The Mrs. Degree (Accidentally in Love 2)
Page 26
His dark eyes seem darker.
“Then I don’t understand why you ghosted me.”
“I don’t know if you remember this, but one night—we’d been dating over two years at that point—we had a conversation about our futures. You were a junior, and you were talking to agents, and we both knew you were going to enter the draft. We both knew you were going to have teams looking at you. Every single thing you did. Every move you made. Your family, your friends.” I take a deep breath. “Me.”
He nods slowly.
“Anyway. During that conversation about our future, kids came up. You were having serious doubts about playing football professionally. It was the first time I’d ever seen you doubt yourself. I asked you, ‘Are you saying you’d rather work a regular job and have a few kids instead?’ and you said—”

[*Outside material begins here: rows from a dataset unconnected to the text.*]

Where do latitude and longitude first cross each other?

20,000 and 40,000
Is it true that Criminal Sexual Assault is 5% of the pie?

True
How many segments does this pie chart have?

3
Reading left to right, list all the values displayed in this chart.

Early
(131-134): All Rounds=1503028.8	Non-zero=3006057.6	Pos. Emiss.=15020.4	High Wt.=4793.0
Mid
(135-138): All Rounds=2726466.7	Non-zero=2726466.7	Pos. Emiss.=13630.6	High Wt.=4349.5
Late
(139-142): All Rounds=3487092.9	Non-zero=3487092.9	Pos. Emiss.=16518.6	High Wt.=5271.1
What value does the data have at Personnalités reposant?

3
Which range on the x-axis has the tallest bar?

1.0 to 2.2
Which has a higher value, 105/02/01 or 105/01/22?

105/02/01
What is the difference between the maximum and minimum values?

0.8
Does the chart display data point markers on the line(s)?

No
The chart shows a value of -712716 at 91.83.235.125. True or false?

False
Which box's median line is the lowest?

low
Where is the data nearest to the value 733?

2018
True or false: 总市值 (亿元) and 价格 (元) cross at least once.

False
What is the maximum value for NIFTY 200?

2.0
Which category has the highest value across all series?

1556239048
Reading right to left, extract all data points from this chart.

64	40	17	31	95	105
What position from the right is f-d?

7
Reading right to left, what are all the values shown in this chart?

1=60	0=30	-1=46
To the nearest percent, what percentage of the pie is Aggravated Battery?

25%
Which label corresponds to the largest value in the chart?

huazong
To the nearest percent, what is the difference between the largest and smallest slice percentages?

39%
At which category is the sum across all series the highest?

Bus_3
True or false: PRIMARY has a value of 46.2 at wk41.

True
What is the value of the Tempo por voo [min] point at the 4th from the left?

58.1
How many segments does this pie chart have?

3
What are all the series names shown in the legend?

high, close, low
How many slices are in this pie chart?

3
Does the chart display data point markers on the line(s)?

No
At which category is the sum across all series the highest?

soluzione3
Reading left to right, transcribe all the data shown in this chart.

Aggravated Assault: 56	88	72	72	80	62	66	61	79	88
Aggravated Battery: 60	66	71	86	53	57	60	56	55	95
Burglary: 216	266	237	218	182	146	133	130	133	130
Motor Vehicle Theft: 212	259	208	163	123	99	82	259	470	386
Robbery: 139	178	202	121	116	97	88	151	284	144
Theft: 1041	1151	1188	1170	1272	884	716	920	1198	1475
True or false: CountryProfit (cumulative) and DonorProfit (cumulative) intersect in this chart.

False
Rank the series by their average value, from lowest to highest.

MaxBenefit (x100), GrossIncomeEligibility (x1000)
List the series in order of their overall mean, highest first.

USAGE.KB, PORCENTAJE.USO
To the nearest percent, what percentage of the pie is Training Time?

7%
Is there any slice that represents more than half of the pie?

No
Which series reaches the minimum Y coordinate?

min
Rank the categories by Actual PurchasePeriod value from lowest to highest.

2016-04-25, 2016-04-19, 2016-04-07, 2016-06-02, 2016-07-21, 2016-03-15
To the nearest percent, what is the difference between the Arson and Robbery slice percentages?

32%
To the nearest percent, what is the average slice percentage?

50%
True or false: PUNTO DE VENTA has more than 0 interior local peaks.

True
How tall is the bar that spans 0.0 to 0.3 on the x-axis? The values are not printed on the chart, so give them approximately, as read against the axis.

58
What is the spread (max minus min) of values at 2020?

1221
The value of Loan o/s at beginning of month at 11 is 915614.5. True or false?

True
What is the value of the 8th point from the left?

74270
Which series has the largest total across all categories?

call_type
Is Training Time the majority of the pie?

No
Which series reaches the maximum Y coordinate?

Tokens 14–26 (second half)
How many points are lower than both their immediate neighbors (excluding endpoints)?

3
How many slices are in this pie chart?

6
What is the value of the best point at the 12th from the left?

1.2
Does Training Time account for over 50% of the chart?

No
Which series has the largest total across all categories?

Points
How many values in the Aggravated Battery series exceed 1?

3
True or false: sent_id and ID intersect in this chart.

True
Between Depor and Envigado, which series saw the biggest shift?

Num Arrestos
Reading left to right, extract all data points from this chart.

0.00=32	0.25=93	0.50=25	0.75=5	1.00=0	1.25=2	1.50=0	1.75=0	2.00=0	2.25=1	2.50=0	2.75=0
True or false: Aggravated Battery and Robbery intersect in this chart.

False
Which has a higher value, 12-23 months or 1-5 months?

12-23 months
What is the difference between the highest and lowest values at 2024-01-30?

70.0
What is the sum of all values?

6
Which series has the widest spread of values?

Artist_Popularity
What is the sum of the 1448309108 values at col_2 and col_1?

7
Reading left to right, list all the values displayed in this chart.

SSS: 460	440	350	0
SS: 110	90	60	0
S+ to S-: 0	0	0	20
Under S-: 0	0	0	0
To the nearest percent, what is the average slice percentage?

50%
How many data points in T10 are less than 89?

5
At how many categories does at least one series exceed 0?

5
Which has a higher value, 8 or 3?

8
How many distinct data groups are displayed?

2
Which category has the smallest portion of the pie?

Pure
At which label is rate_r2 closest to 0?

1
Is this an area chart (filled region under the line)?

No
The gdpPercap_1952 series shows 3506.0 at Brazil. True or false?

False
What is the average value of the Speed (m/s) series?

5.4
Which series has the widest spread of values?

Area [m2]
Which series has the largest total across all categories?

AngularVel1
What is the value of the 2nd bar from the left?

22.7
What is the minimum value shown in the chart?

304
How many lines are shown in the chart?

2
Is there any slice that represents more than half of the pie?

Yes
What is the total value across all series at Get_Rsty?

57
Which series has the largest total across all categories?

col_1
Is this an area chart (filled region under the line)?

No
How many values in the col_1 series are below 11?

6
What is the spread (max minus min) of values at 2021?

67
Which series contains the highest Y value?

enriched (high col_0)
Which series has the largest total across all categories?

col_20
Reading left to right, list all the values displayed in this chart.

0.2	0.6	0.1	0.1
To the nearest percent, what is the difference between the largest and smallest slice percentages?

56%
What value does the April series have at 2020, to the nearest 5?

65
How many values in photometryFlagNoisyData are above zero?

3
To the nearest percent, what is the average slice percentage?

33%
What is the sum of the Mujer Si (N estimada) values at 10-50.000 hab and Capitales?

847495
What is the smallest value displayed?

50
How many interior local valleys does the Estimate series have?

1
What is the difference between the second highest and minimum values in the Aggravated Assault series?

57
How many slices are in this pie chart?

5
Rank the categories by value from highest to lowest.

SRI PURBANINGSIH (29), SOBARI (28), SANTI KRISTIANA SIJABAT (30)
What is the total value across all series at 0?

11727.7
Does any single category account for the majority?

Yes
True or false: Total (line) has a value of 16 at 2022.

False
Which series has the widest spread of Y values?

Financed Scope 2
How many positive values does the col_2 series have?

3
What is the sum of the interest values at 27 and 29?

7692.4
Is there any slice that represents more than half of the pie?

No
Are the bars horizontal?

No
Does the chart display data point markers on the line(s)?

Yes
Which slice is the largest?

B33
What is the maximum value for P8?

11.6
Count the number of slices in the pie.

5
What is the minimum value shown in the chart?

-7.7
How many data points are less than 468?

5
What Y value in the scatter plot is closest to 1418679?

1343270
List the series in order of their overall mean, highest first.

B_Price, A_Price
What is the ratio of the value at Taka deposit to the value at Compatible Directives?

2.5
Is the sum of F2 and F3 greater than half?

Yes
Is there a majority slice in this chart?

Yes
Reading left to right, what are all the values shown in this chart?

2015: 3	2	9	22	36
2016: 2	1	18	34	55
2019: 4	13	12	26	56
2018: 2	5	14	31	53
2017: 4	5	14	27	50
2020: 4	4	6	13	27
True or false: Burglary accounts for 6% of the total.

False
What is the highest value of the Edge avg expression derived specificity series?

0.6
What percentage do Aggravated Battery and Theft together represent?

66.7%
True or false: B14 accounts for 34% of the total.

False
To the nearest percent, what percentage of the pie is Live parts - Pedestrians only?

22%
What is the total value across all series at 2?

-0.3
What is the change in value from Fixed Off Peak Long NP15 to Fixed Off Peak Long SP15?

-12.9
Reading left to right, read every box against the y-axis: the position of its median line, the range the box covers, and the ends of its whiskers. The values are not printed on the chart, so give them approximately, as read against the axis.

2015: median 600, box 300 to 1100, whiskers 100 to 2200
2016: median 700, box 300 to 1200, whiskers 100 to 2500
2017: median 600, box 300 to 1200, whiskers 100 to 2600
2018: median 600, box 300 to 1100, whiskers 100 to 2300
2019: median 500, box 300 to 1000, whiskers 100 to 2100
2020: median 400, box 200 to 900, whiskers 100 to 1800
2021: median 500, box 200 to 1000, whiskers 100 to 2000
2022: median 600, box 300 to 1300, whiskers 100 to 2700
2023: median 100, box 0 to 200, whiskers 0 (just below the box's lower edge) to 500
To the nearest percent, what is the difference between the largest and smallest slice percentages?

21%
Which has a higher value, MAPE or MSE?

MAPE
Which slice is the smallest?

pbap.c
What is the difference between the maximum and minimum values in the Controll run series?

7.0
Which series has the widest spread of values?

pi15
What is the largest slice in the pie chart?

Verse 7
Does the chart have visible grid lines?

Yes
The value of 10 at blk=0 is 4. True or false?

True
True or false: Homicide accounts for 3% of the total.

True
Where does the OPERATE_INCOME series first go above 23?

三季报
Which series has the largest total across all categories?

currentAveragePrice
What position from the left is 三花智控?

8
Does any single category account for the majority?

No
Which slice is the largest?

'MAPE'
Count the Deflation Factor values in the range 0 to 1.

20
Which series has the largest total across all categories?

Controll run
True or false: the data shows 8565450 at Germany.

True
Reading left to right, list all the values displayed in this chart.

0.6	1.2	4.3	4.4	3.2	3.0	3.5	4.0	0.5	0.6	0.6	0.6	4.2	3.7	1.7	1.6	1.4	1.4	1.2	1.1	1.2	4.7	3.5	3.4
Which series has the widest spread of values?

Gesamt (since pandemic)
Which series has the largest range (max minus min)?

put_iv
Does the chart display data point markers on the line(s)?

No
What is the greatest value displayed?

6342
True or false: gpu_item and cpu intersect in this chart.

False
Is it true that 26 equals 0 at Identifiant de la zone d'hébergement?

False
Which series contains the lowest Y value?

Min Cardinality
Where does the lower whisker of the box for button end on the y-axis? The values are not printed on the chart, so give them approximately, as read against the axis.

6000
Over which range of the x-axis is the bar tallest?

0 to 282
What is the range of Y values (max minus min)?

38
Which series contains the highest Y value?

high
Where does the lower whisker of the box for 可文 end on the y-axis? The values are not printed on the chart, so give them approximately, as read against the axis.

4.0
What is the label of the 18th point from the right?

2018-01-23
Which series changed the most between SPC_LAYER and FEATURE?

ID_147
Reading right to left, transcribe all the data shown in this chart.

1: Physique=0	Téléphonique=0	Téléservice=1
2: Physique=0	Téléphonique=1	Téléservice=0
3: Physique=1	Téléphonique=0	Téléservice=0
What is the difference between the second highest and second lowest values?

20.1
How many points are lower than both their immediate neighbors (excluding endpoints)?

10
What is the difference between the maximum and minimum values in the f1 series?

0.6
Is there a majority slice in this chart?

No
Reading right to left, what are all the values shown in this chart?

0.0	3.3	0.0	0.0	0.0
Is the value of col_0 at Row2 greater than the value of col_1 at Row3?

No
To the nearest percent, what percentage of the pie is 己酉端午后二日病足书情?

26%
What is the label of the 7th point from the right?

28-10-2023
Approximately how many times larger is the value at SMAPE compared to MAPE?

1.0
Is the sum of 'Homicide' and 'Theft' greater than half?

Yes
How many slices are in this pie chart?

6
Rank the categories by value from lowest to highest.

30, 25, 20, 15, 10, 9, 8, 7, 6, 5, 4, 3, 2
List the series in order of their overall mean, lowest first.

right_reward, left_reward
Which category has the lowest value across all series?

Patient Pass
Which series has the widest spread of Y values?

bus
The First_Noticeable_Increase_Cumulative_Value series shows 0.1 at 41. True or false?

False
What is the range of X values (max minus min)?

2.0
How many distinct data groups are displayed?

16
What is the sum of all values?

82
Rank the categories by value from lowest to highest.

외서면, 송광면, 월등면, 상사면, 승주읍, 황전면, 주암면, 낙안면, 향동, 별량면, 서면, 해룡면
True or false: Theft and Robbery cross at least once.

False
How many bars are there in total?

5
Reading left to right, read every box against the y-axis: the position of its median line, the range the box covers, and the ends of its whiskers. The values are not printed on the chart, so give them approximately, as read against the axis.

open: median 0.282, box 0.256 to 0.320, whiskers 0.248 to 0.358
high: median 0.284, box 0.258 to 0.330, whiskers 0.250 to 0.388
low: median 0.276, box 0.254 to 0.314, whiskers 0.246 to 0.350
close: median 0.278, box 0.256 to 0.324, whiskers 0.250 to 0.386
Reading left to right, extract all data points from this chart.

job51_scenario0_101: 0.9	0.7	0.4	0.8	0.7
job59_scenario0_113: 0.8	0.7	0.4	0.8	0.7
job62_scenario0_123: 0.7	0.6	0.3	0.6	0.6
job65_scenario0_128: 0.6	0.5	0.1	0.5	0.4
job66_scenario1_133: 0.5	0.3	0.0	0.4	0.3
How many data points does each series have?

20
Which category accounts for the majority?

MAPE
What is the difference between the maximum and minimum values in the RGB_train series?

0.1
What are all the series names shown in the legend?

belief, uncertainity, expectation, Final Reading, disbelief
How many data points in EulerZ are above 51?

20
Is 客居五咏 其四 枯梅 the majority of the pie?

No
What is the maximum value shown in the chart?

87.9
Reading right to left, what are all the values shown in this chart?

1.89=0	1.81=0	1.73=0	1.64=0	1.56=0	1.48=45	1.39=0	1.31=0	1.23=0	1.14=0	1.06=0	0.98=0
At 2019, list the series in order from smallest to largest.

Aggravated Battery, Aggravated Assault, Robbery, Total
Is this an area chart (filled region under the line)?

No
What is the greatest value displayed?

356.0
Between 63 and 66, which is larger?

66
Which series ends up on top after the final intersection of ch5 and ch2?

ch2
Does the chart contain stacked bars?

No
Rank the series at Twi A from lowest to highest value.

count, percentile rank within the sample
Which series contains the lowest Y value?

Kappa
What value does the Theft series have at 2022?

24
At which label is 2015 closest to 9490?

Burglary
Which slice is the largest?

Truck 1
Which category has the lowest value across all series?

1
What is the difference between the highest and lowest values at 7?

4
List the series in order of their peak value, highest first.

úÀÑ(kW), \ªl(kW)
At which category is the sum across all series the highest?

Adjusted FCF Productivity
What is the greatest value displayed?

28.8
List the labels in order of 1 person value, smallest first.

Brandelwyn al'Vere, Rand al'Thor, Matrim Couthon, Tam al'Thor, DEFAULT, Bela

Jack interrupts me. “I snorted and said no offense to anyone because I do want kids, but not for a few years.”
“Right.”
“I wasn’t being literal. I was twenty-one years old. Does anyone want kids when they’re twenty-one? No.”
“I know now that you weren’t being literal, but try telling that to twenty-year-old me. I was a baby. I was dating The Skip. I was dating Jack Jennings, the guy everyone wanted to be around. I was insecure, and in my mind, you were the most important person in the relationship because that’s what people were telling me. Showing me. You were the one signing autographs and speaking on television in post-game interviews.”
It was a lot for me back then, a young girl from the Midwest, thrust into some quasi-celebrity because of her boyfriend when all she wanted to do was live a quiet life, have a family, and do some traveling. “I hadn’t realized my self-worth. I was putting it all on you.”
That’s the thing about becoming a parent. It forces you to grow up. And when your child is a daughter? A girl? You instinctually become tougher—more fierce. A big believer in girl power and empowering women and self-worth because that’s how you want your daughter to feel—like the most important person in her world.
You want your daughter to feel as if she can do anything.
Be anything.
“So you’d said, ‘I don’t want kids for a few years,’ and all I heard was, ‘I don’t want kids.’ Period.” At this point, I decide it’s wise to take a drink of my coffee, so I stop talking and gather my thoughts. I’ve said a lot of words, and he has said almost none.
Wonderful listener.
Great communicator.
“That I don’t want kids hit me a few weeks later in the gut. I hadn’t gotten my period, and although I was on the pill, I had missed a day when I’d forgotten my prescription at the pharmacy.”
He nods, remembering.
“And the day I took a test, I was…” Paralyzed. Panicked. Scared. Horrified. Embarrassed. “Ashamed. I wasn’t coming from a place of, ‘this is happening to us.’ I approached it from a place of ‘this is happening to me.’ You had said you hadn’t wanted kids, and I freaked out. I couldn’t study, couldn’t eat, couldn’t focus on anything. I pushed you away because I thought I was doing you a huge favor.”
“What did you think I was going to do?”
“I don’t know. My immature brain thought you would drop out of school or something and get a shitty job just to pay the rent and buy formula. I thought having a baby would crush all your dreams.”
Jack screws up his face. “You didn’t think my talent was going to carry me forward? Like the NFL was suddenly going to decide I was shit because my girlfriend was pregnant?”
“Okay, when you say it like that, it sounds totally idiotic.”
“Well, sorry, but it is. That’s not how that shit works. We’re not living in the 1950s. This is the modern millennium.”
“I’m aware of that.”
Jack is silent then, stirring his coffee aimlessly with a silver spoon.
“I was home when I took the test. My brother had a bye week and was home, and I didn’t want to be alone.” I hear how horrible those words must sound to Jack and wince. I wouldn’t have been alone if I’d gone to him. But I hadn’t. I had fled home, to my brother, afraid to put my trust in my boyfriend. “So I hid away. From you and from him. Like I thought I might be pregnant but to see that positive test was…” Jarring. Emotional. “Surreal.”
I resist the urge to tear open a sugar packet and dump it into my cup for the sake of having something to do with my hands. I’m nervous, obviously, but now that the floodgates are open—and he’s not screaming at me or flipping tables—it’s hardly as difficult as I’ve made it out to be in my head.
Then again, he still does not have all the facts.